Sutra 1.15
Meaning
The heart (hṛdaya) is the secret seat of consciousness, the inner cave where Śiva abides as the witnessing Self. The mind (citta) is the surface faculty that moves through thoughts, images, and perceptions. When these two are ordinarily engaged, the mind runs outward toward objects and the heart remains veiled behind them. But when they are brought into sudden conjunction — saṅghaṭṭa, a striking together like flint on steel — a spark is produced. That spark is unmeṣa itself, the opening of the eye of direct knowing.

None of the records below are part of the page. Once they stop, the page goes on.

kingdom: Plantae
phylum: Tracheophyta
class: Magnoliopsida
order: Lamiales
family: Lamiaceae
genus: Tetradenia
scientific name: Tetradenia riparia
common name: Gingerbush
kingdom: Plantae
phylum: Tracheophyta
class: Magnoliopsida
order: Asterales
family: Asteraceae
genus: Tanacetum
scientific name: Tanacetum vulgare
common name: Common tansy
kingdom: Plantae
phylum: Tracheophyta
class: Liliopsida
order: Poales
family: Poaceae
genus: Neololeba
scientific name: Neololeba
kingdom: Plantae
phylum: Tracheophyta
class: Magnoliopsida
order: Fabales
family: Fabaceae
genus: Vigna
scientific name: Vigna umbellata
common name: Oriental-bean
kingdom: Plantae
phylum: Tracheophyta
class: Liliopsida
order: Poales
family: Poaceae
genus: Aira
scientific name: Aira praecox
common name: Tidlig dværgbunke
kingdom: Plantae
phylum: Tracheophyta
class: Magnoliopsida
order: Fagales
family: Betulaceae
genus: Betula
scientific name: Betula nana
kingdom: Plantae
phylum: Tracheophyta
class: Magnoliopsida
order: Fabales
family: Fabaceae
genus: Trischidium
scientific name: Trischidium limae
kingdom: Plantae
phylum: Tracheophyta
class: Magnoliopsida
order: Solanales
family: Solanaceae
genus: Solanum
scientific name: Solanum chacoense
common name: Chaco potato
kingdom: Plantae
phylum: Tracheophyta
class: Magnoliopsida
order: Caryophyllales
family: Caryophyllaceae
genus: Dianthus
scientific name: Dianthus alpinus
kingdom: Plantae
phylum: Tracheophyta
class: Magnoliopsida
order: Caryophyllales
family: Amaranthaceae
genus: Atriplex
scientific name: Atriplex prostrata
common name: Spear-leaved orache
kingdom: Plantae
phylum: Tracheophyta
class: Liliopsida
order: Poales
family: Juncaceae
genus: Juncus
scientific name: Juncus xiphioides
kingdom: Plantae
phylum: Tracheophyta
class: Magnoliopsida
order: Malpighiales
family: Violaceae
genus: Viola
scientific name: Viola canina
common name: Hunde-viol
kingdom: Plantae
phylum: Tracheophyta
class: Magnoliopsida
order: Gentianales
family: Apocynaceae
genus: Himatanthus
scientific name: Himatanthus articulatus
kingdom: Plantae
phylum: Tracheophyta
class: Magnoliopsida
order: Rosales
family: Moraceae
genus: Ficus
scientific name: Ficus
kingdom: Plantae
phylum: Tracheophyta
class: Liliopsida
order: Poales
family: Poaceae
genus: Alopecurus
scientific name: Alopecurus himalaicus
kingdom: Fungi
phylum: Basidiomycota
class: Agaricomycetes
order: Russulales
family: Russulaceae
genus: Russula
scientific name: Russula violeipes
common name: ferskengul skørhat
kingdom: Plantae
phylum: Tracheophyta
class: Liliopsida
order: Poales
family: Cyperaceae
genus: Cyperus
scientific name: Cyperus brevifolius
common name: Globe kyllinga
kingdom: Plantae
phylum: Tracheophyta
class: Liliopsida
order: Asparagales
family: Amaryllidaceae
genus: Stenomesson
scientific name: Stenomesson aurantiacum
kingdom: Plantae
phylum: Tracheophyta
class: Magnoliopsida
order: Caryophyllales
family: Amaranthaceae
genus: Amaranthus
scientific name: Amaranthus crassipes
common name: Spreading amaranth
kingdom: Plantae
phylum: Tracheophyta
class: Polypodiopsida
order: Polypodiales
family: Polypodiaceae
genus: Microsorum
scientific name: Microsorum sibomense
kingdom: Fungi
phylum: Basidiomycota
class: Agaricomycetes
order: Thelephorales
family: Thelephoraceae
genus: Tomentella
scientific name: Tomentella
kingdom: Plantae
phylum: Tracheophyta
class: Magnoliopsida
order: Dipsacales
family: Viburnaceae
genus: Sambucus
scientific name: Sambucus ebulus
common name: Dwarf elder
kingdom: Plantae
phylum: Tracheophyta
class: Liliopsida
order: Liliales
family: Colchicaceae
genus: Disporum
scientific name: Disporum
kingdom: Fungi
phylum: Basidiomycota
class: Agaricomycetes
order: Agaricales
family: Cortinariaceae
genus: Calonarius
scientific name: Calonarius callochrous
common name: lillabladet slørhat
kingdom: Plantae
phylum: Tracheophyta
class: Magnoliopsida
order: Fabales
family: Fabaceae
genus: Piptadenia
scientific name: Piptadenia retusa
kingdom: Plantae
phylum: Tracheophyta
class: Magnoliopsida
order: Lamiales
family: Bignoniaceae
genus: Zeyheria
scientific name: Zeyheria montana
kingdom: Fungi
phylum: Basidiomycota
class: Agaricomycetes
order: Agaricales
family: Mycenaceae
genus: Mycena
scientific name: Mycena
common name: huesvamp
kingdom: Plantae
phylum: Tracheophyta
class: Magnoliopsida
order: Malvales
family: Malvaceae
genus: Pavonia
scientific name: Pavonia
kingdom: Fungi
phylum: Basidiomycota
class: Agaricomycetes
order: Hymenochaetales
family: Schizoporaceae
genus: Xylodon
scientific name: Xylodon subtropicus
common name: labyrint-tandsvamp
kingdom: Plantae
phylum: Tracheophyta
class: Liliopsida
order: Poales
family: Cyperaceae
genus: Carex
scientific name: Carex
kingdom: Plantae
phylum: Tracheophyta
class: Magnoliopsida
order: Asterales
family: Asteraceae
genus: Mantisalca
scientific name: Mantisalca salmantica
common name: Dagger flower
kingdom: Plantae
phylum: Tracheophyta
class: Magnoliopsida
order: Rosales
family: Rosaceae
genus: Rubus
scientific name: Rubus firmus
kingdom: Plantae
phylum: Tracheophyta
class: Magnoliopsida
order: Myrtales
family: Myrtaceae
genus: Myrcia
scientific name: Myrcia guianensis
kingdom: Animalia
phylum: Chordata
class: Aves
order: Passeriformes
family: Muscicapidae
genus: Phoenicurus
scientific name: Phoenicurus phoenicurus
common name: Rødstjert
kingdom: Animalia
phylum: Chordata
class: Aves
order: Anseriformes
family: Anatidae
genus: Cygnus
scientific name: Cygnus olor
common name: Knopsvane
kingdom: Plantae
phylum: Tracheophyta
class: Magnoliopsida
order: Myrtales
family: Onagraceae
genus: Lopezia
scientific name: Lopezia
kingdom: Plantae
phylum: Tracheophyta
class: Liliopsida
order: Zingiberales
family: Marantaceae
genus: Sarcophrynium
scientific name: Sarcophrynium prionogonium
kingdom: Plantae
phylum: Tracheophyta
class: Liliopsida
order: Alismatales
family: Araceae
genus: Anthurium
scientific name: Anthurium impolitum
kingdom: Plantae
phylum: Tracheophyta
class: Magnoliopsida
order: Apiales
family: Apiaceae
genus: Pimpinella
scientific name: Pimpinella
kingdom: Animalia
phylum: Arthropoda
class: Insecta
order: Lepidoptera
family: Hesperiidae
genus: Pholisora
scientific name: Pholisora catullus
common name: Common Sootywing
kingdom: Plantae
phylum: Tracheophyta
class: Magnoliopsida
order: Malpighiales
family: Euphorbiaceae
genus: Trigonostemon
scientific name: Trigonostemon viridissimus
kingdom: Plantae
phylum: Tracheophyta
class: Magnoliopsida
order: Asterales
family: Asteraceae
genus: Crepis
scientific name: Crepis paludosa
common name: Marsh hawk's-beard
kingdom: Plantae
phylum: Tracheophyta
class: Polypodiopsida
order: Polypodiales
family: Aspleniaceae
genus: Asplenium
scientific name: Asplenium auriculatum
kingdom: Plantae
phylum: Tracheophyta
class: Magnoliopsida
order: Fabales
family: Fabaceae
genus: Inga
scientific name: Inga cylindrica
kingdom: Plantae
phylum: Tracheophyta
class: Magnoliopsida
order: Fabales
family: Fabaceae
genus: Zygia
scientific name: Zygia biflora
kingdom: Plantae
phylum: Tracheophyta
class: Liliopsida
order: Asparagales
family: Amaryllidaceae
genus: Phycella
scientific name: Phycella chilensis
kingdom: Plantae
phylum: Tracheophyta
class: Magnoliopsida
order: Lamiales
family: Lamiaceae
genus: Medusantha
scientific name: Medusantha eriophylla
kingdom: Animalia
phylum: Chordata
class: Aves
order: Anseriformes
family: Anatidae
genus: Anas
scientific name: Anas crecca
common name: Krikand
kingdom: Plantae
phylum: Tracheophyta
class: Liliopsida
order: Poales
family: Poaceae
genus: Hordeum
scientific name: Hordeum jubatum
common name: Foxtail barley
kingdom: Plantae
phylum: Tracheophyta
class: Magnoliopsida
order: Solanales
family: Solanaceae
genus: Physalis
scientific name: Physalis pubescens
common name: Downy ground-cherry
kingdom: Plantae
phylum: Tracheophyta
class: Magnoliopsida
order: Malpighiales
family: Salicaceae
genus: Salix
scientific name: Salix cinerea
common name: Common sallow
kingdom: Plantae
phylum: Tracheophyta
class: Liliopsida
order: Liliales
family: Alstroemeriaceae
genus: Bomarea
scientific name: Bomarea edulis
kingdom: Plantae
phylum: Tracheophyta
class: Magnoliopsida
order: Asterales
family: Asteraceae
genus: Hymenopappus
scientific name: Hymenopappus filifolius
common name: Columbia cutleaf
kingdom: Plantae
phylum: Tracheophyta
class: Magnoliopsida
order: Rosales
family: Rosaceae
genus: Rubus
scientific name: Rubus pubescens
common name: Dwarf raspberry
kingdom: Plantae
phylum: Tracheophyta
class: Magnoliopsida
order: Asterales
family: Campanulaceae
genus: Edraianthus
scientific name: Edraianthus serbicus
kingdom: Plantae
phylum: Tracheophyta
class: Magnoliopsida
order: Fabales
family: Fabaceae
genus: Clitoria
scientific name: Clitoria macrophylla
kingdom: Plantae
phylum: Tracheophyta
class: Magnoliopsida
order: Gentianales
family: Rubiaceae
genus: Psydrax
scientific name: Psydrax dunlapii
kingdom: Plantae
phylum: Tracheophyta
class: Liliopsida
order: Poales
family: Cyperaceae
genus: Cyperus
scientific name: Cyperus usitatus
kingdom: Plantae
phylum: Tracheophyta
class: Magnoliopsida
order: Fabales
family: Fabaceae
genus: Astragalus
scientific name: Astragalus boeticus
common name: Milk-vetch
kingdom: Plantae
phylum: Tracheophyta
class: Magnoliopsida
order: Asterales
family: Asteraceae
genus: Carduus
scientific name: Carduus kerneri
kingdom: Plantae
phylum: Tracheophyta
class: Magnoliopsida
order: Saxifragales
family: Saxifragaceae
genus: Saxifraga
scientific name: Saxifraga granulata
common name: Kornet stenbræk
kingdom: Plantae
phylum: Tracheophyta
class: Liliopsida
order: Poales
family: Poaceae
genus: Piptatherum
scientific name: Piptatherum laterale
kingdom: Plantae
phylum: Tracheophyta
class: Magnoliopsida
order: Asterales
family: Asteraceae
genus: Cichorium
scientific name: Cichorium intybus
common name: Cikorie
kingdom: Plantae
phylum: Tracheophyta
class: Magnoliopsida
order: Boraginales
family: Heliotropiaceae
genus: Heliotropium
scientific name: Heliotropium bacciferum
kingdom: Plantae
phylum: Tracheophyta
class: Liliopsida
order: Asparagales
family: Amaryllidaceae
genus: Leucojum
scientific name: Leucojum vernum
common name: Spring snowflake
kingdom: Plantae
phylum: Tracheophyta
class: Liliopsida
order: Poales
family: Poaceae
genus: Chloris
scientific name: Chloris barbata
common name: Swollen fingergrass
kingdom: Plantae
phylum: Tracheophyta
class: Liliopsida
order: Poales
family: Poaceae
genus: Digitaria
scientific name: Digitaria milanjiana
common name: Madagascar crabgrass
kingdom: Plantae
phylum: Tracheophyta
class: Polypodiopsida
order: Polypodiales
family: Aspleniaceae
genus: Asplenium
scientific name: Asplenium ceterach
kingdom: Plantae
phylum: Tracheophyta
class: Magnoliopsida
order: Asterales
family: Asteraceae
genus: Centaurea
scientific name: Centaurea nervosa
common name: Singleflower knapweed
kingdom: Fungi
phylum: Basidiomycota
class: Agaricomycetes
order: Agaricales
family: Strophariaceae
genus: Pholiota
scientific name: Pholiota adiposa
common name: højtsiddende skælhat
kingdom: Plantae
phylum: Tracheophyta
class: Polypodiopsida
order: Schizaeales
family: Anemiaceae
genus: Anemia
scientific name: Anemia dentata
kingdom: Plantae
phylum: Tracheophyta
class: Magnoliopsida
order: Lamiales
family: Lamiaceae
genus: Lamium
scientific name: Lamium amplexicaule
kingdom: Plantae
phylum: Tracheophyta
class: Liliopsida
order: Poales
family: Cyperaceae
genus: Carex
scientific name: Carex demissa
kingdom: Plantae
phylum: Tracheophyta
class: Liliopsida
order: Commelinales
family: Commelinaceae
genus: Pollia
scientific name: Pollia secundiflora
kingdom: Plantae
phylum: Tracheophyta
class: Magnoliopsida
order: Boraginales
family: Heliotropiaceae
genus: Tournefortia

In that flash, the world of objects (dṛśya) — the bodies, places, sounds, and solidities that seem so weighty and external — is recognized as having the substance of a dream (svāpa). Not that the world is annihilated, but that its ontological status is suddenly seen through. Just as the dream-tiger cannot bite upon waking, so the solid world cannot bind the one who has seen its dreamlike nature. This is the supreme fruit of Śāmbhavopāya: the seen is not denied but de-reified,revealed as luminous appearance rather than brute fact.
The word darshanam at the close is crucial — it is not a seeing of some new object but a seeing that is itself the goal. The heart-mind collision produces not information but vision. In Kashmir Shaivism this is called pratibhā, the innate light of consciousness, which is both the means and the end of recognition. The practitioner does not travel to truth; truth blazes forth when the inward and outward currents of attention are suddenly unified. The world continues to appear, but it now appears as Śiva's own self-display, free of the contraction that had made it seem alien and heavy.
A contemplative reading in the spirit of the Kashmir Shaivism (Trika / non-dual Tantra) tradition — an aid to reflection, not a substitute for a living teacher or the classical commentaries.